The Power Platform is a low-code platform for rapidly building customised end-to-end business solutions. Power Platform includes four main products, which can be used individually or together:
- Power Apps – allows apps to be created which can be run on a browser or mobile device, they can be used by internal users.
- Power Automate (formerly Microsoft Flow) – automation of tasks and activities acorss numerous services using integrated or custom connectors.
- Power BI – business intelligence solution which provides interactive data visualization BI tools to help users visualize and share data and insights across their organization.
- Power Pages (formerly part of Power Apps until 2022) – secure, secure, enterprise-grade, low-code software as a service (SaaS) platform for creating, hosting, and administering modern external-facing business websites.

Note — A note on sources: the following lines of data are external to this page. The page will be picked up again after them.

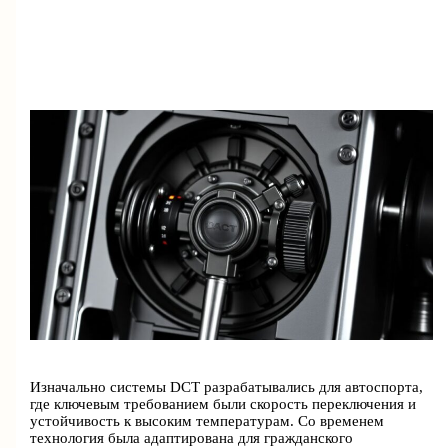
Изначально системы DCT разрабатывались для автоспорта,
где ключевым требованием были скорость переключения и
устойчивость к высоким температурам. Со временем
технология была адаптирована для гражданского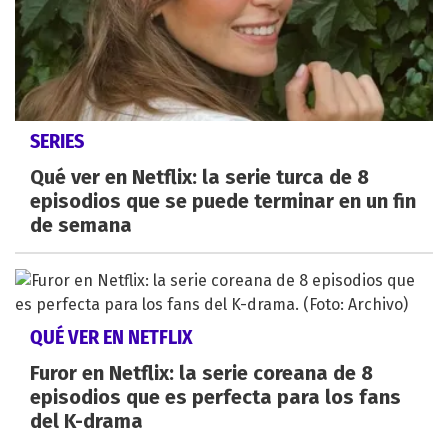
SERIES
Qué ver en Netflix: la serie turca de 8
episodios que se puede terminar en un fin
de semana
QUÉ VER EN NETFLIX
Furor en Netflix: la serie coreana de 8
episodios que es perfecta para los fans
del K-drama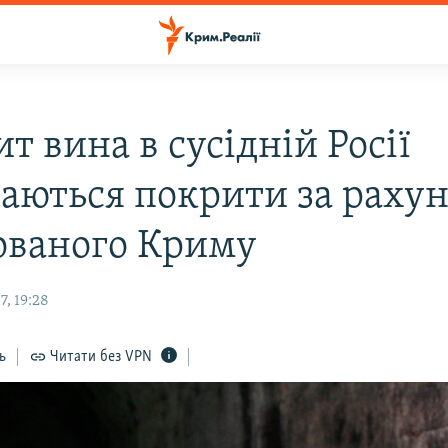
т вина в сусідній Росії
ваються покрити за раху
ованого Криму
, 19:28
ь
Читати без VPN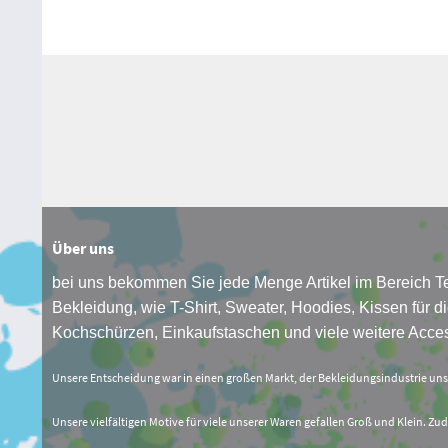
Über uns
bei uns bekommen Sie jede Menge Artikel im Bereich Te
Bekleidung, wie T-Shirt, Sweater, Hoodies, Kissen für di
Kochschürzen, Einkaufstaschen und viele weitere Acces
Unsere Entscheidung war in einen großen Markt, der Bekleidungsindustrie un
Unsere vielfältigen Motive für viele unserer Waren gefallen Groß und Klein. Zud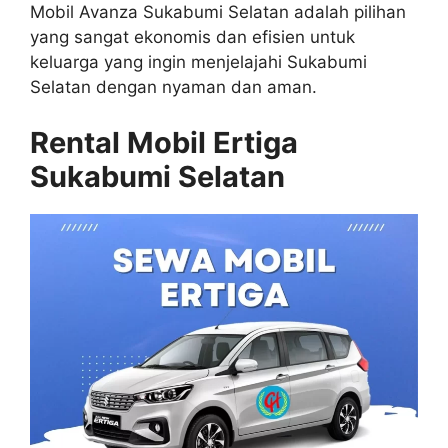
Mobil Avanza Sukabumi Selatan adalah pilihan
yang sangat ekonomis dan efisien untuk
keluarga yang ingin menjelajahi Sukabumi
Selatan dengan nyaman dan aman.
Rental Mobil Ertiga
Sukabumi Selatan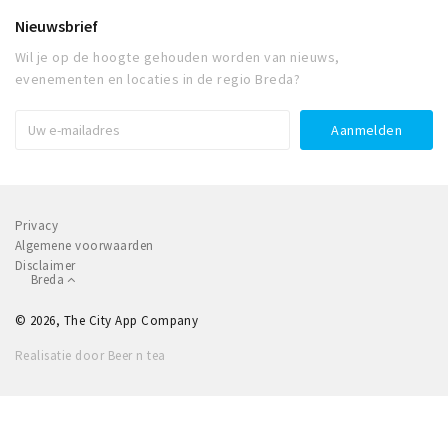
Nieuwsbrief
Wil je op de hoogte gehouden worden van nieuws,
evenementen en locaties in de regio Breda?
Privacy
Algemene voorwaarden
Disclaimer
Breda
© 2026, The City App Company
Realisatie door Beer n tea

While Microsoft bill all parts of the Power Platform as low-code, I think that developers, or at least people with experience in programming, will find the logic patterns required to build flows easier to manage than someone without experience.
Certainly with Power Automate there are development principles which should be followed, such as Application Lifecycle Management which requires the use of solutions, separate environments for development, testing and production and use of child flows.
The other areas of Power Platform are very similar; organisations which allow a free for all in Power Platform are storing up a lot of trouble for the future.